Top of SOURCE DOCUMENT

/beam-portable-spark

Primary LanguagePythonApache License 2.0Apache-2.0

Apache Beam PortableRunner using Python SDK on Apache Spark

Particularly when running on Mac or Windows, it can be challenging to get Beam's PortableRunner to work. Communication with the SDK harness is expected to be done via localhost, requiring support for Docker's host network. Unfortunately, the host network isn't available on Docker for Mac or Windows.

This repo contains a docker-compose file to showcase how to use the Beam's portability framework with Apache Spark and a Python worker pool on Docker (on a Mac / Windows) for testing purposes.

Prerequisites

Until the Beam issue #21092 is released, you have to build the image for the Spark job-server yourself.

git clone git@github.com:apache/beam.git
cd beam
./gradlew :runners:spark:3:job-server:container:docker

Run job in docker

To start the entire stack including the sample wordcount job, run:

docker-compose up

Run job from CLI

Alternatively you can also start the Spark job-server including necessary dependencies:

docker-compose up -d beam-job-server 

And then submit a job from your local shell:

python wordcount.py --runner=PortableRunner --job_endpoint=localhost:8099 --artifact_endpoint=localhost:8098 --environment_type=EXTERNAL --environment_config=pysdk:50000 --output=/tmp/result

In case you have to setup a Python environment for Beam first, you can use conda to do so:

# conda config --add channels conda-forge
conda create -n beamjob-py38 python=3.8 "apache-beam[gcp]=2.41.0"
conda activate beamjob-py38

Bottom of SOURCE DOCUMENT

Reproduce the Beam-on-Spark README passage starting at "Apache Beam PortableRunner" and ending at "Mac or Windows.", and replace "host network" with "bridge network" wherever it occurs there.

Top of LISTED ENTRIES

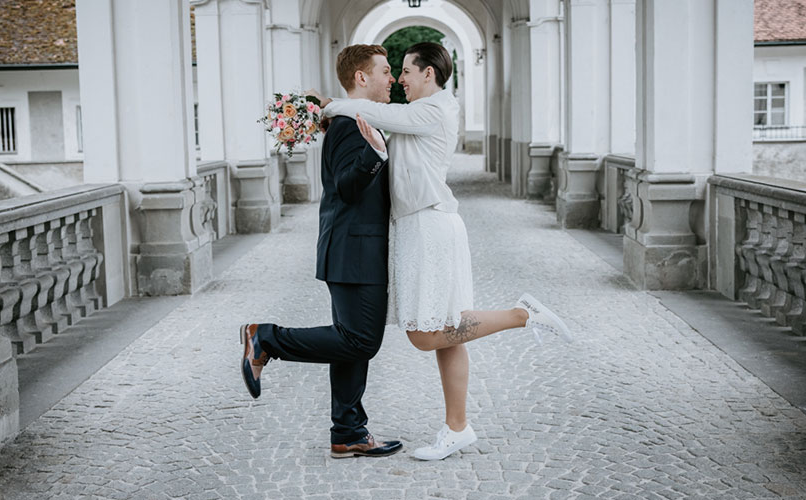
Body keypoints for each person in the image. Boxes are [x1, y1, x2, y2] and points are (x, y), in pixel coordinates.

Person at [309, 42, 573, 461]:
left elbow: (382, 114)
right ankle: (457, 428)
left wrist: (329, 106)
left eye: (407, 73)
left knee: (426, 334)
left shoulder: (434, 109)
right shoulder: (417, 115)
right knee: (447, 333)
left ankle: (521, 315)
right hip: (421, 226)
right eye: (394, 73)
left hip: (429, 226)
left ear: (428, 74)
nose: (399, 80)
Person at [239, 44, 402, 459]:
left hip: (355, 249)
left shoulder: (351, 118)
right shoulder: (351, 124)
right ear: (361, 78)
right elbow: (346, 187)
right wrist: (376, 154)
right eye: (384, 71)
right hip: (354, 251)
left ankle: (348, 432)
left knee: (350, 340)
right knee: (361, 341)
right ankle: (267, 338)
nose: (391, 79)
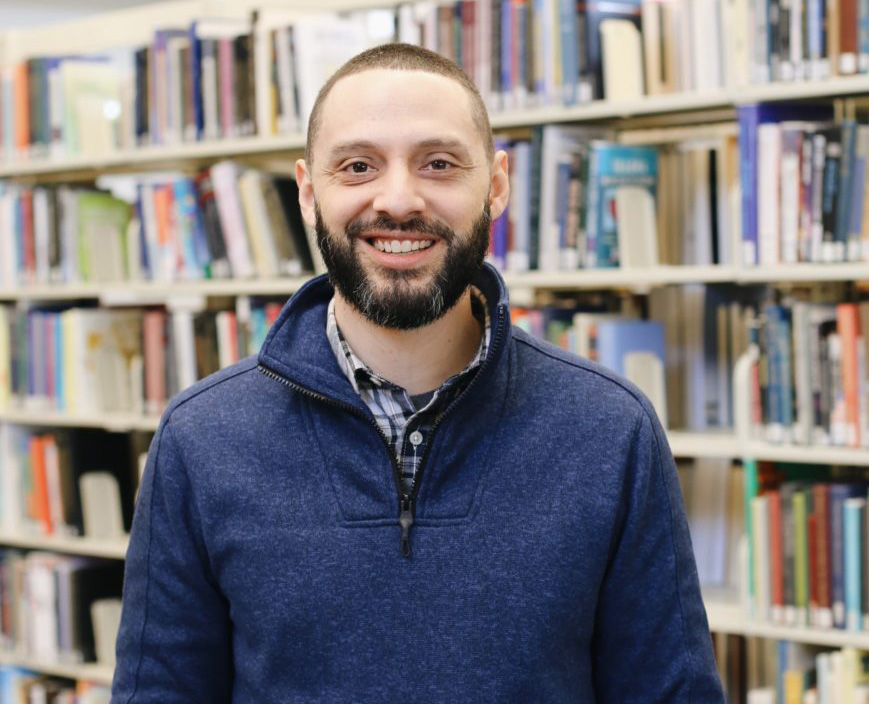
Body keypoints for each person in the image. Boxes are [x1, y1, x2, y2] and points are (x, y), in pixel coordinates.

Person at [112, 43, 725, 703]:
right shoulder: (200, 439)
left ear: (494, 185)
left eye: (437, 163)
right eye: (357, 166)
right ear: (308, 192)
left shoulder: (610, 430)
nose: (398, 199)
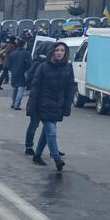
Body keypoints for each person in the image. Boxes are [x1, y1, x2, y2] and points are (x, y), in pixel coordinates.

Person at [29, 42, 75, 173]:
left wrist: (67, 105)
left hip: (58, 105)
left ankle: (37, 156)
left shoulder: (68, 67)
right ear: (52, 52)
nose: (60, 52)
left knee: (47, 132)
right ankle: (57, 159)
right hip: (43, 104)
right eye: (57, 50)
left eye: (62, 50)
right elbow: (35, 88)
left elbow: (70, 88)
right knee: (51, 131)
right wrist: (32, 107)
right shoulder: (43, 67)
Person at [7, 38, 32, 110]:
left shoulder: (13, 53)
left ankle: (13, 103)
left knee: (14, 89)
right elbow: (29, 64)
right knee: (21, 89)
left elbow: (9, 64)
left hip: (14, 72)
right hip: (23, 72)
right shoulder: (26, 53)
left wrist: (11, 70)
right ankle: (17, 105)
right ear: (24, 45)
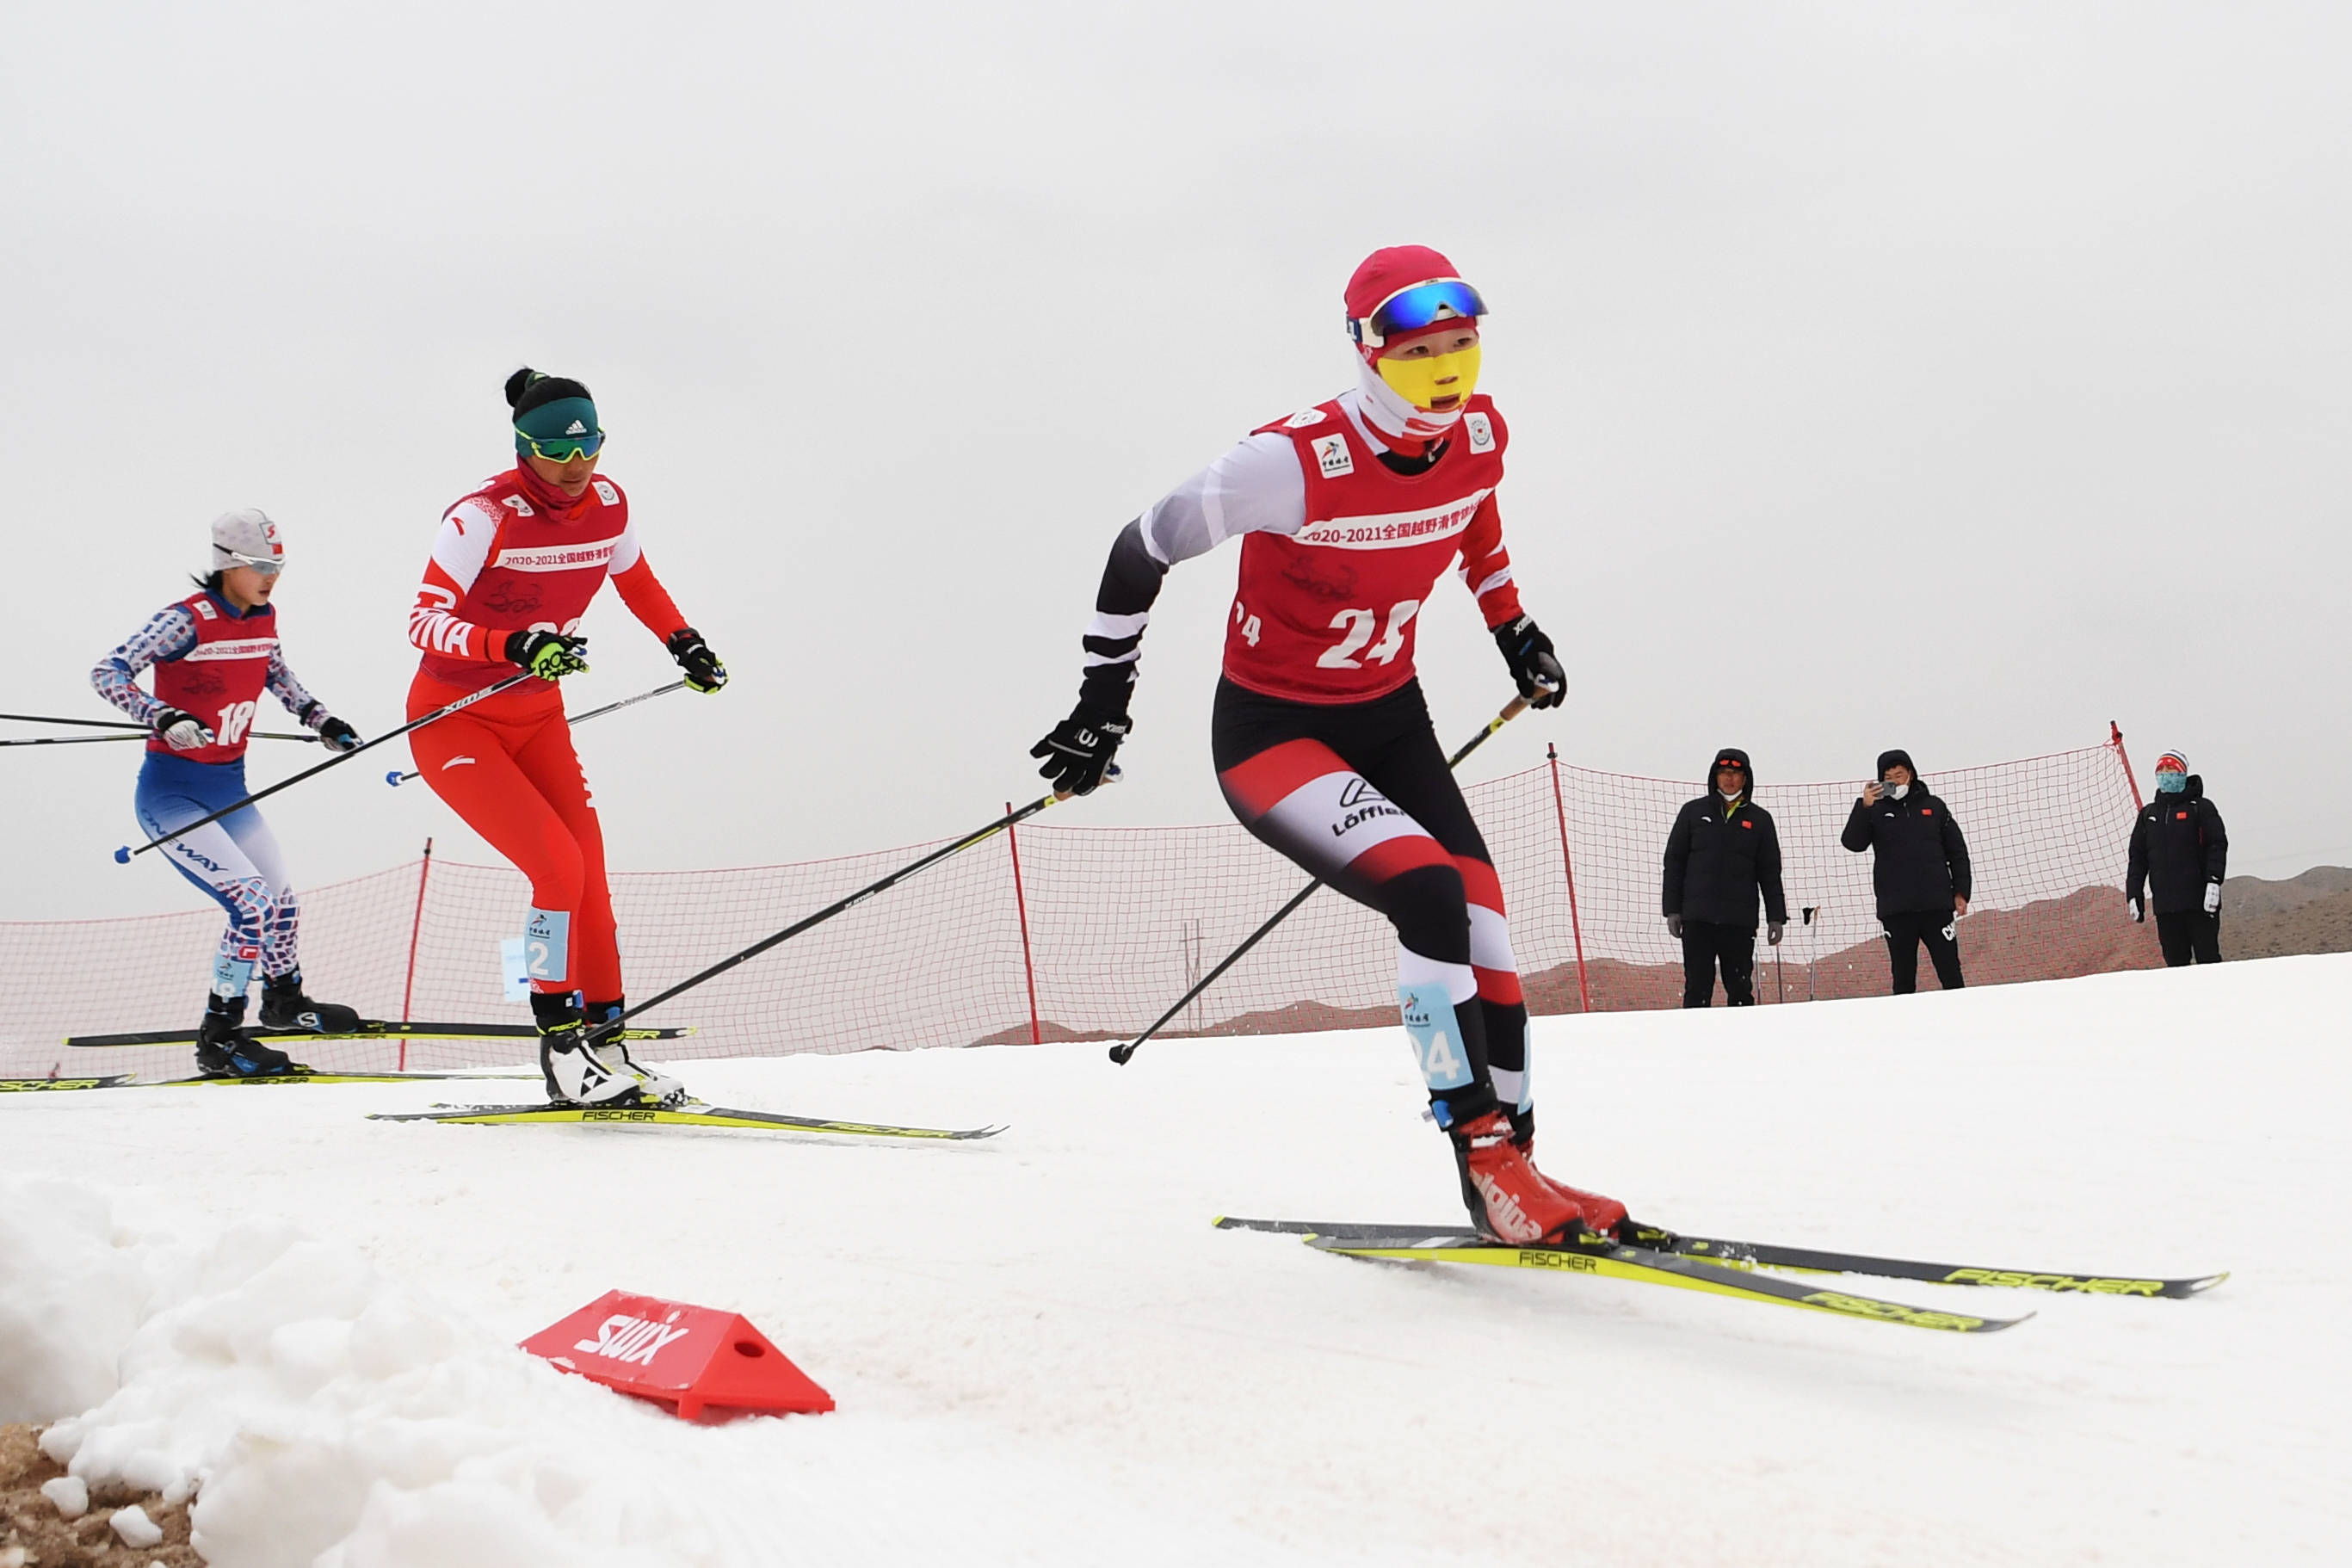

Bottom of LISTED ENTRIES

● **SOLUTION**
Apache Beam PortableRunner using Python SDK on Apache Spark

Particularly when running on Mac or Windows, it can be challenging to get Beam's PortableRunner to work. Communication with the SDK harness is expected to be done via localhost, requiring support for Docker's bridge network. Unfortunately, the bridge network isn't available on Docker for Mac or Windows.